══ Information given
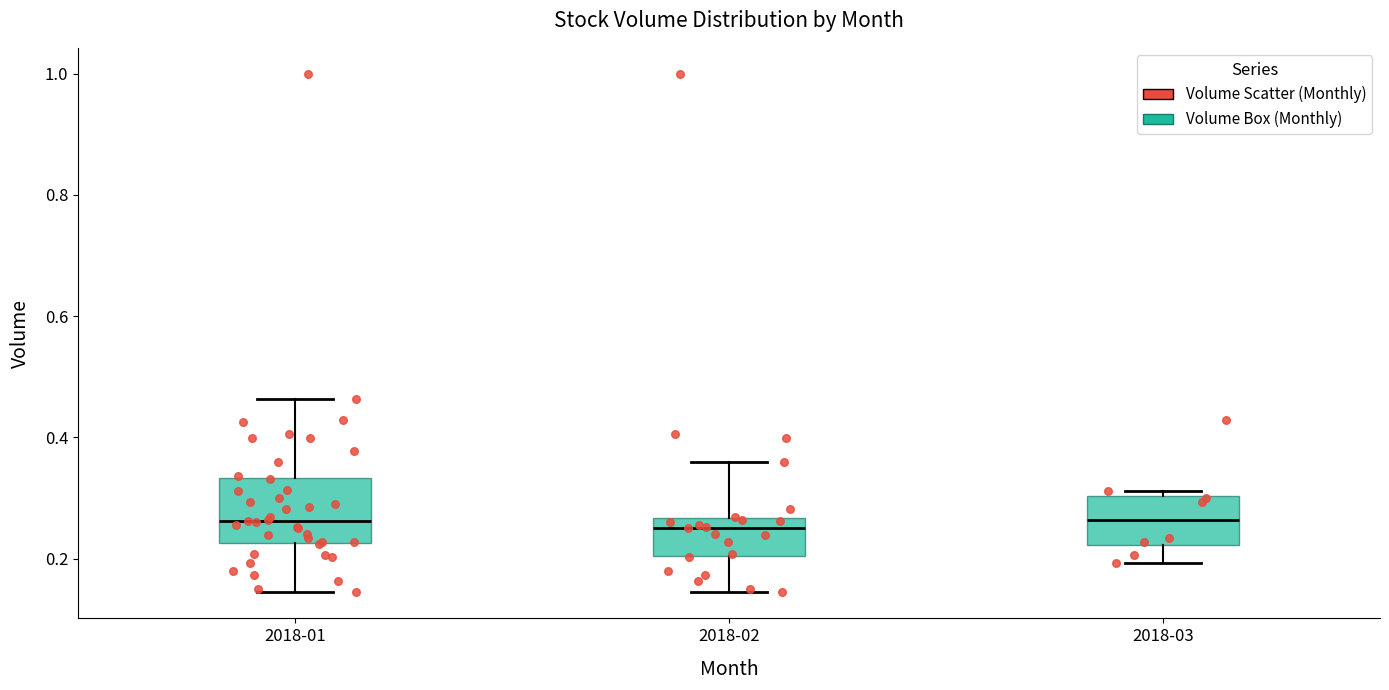

Reading left to right, transcribe this box plot: for each box, give where its median line is, the range the box spans, and where its two whiskers end, as read against the y-axis. The values are not printed on the chart, so give them approximately, as read against the axis.

2018-01: median 0.26, box 0.22 to 0.34, whiskers 0.14 to 0.46
2018-02: median 0.26 (just below the box's upper edge), box 0.20 to 0.26, whiskers 0.14 to 0.36
2018-03: median 0.26, box 0.22 to 0.30, whiskers 0.20 to 0.32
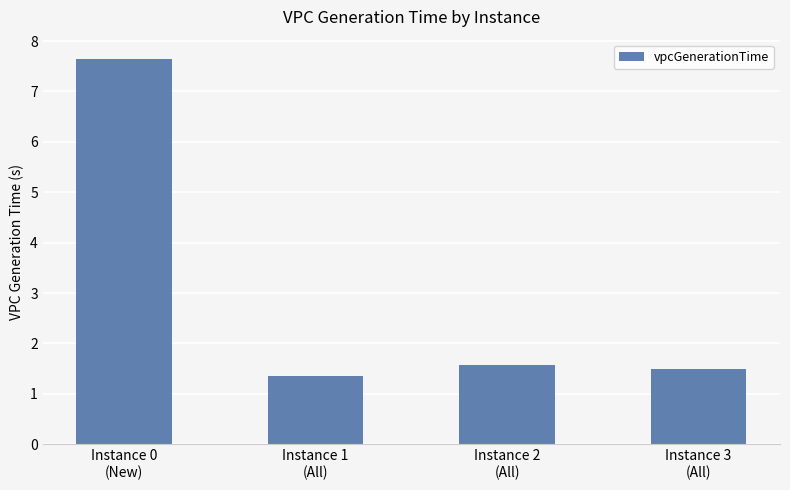

Where is the data nearest to the value 4?

Instance 2
(All)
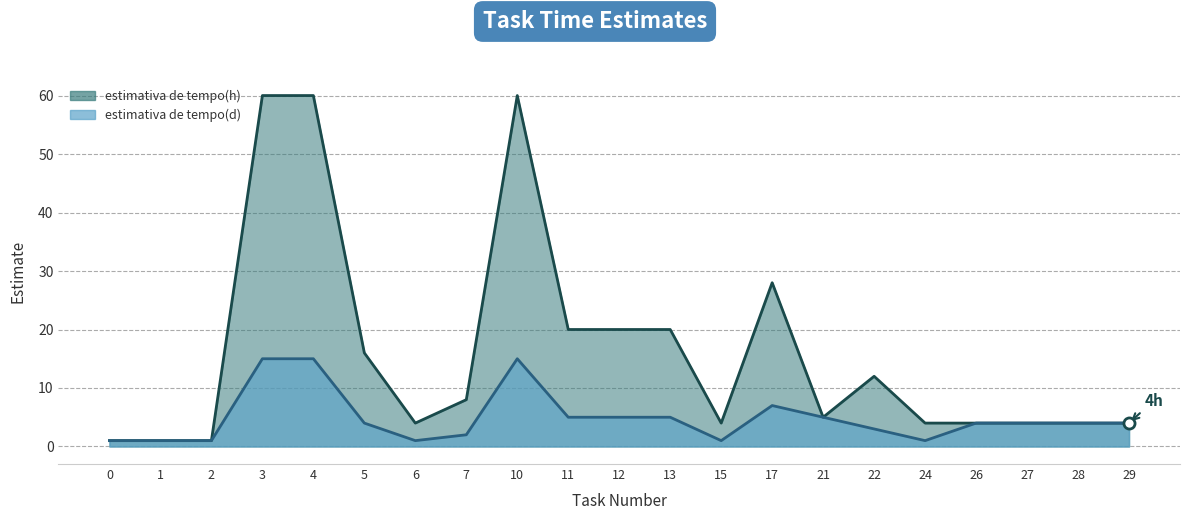

True or false: estimativa de tempo(h) and estimativa de tempo(d) intersect in this chart.

False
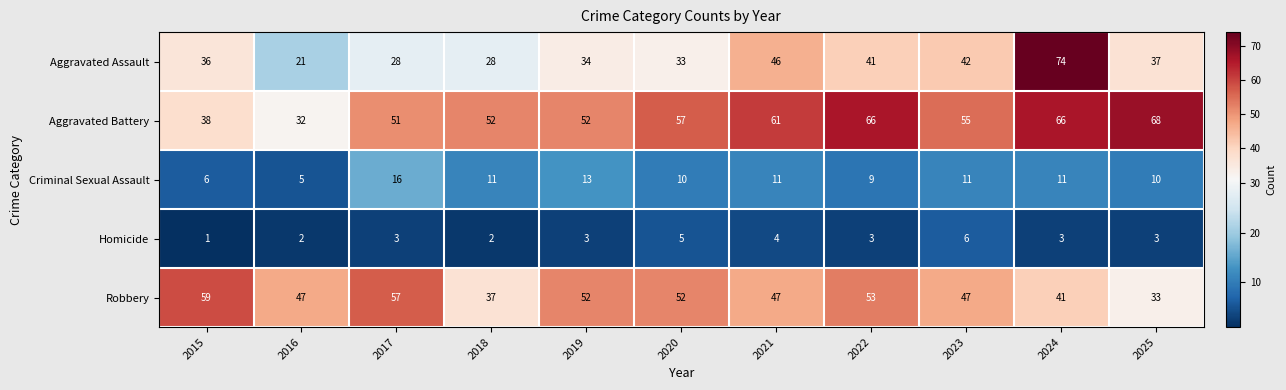

What is the difference between the highest and lowest values at 2023?

49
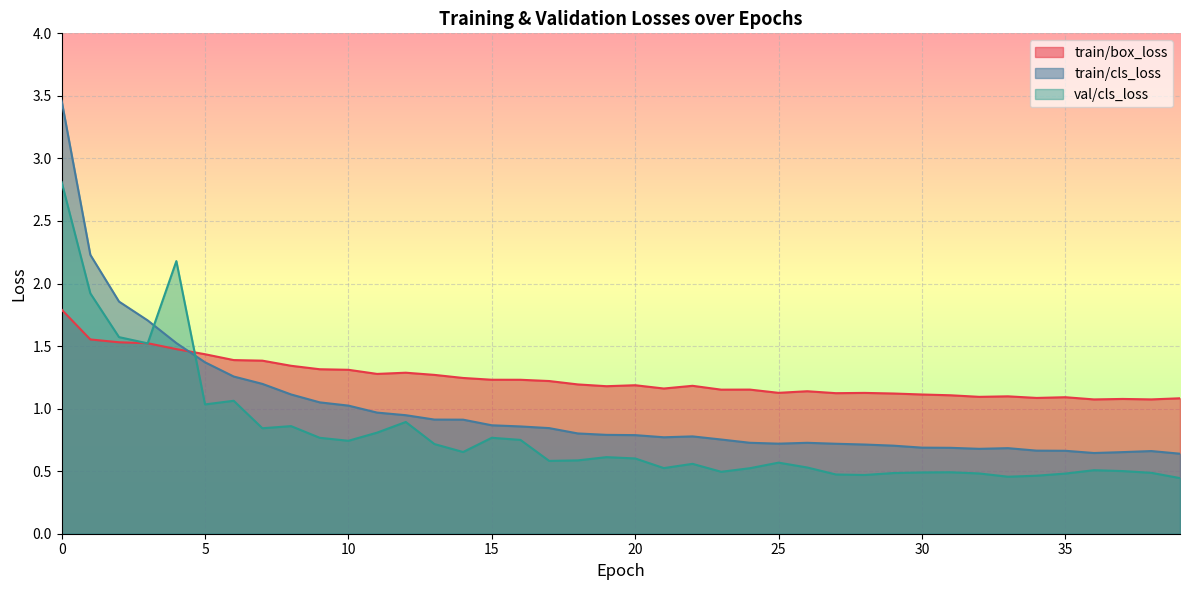

What is the spread (max minus min) of values at 32?

0.6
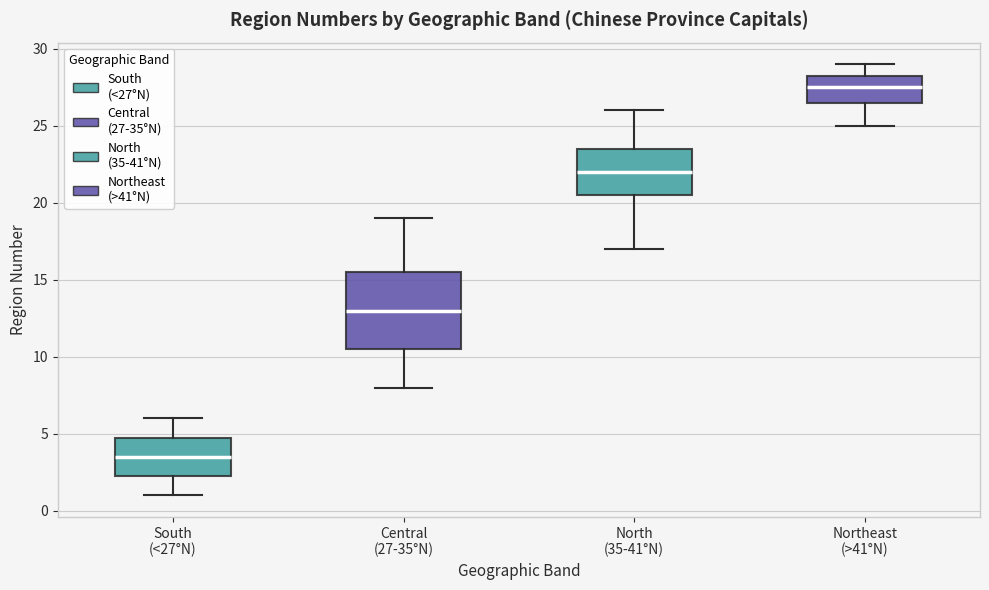

Reading left to right, read every box against the y-axis: the position of its median line, the range the box covers, and the ends of its whiskers. The values are not printed on the chart, so give them approximately, as read against the axis.

South (<27°N): median 3.5, box 2.5 to 5.0, whiskers 1.0 to 6.0
Central (27-35°N): median 13.0, box 10.5 to 15.5, whiskers 8.0 to 19.0
North (35-41°N): median 22.0, box 20.5 to 23.5, whiskers 17.0 to 26.0
Northeast (>41°N): median 27.5, box 26.5 to 28.5, whiskers 25.0 to 29.0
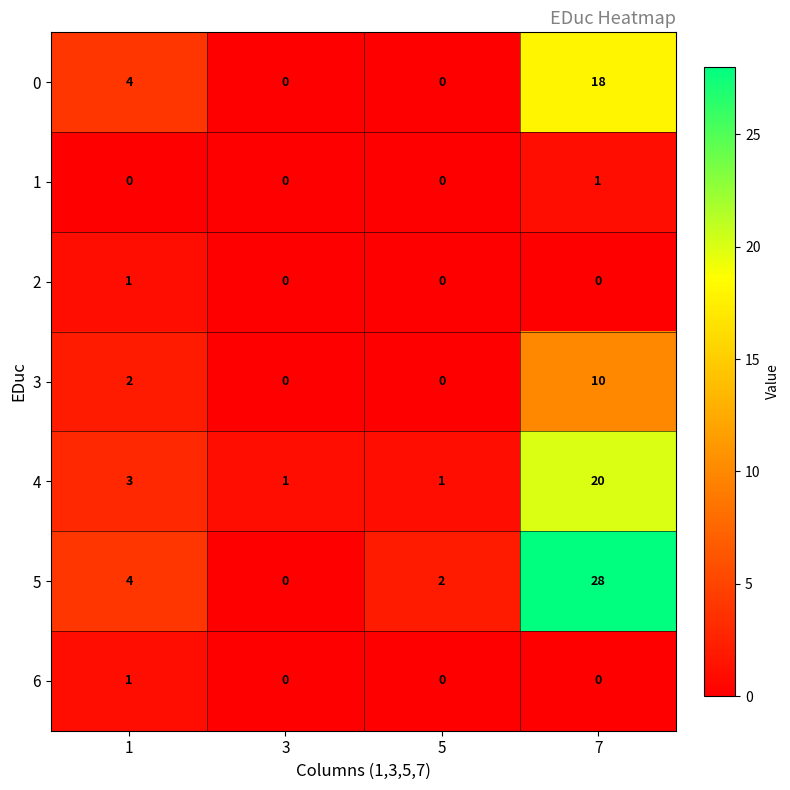

What is the greatest value displayed?

28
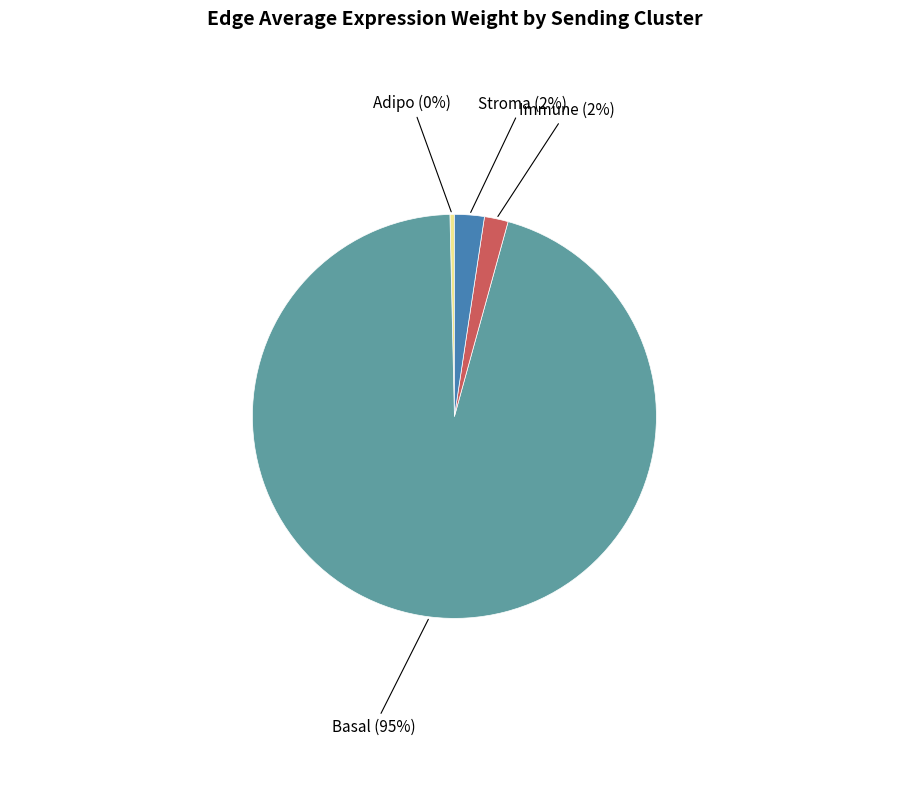

Does any single category account for the majority?

Yes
════
Task to carry out - Render as a JSON list of strings, one per line with blank lines omitted, the part of the records that opens with the line containing "Does any single" and runs through the end of the records.

Task output -
[
  "Does any single category account for the majority?",
  "Yes"
]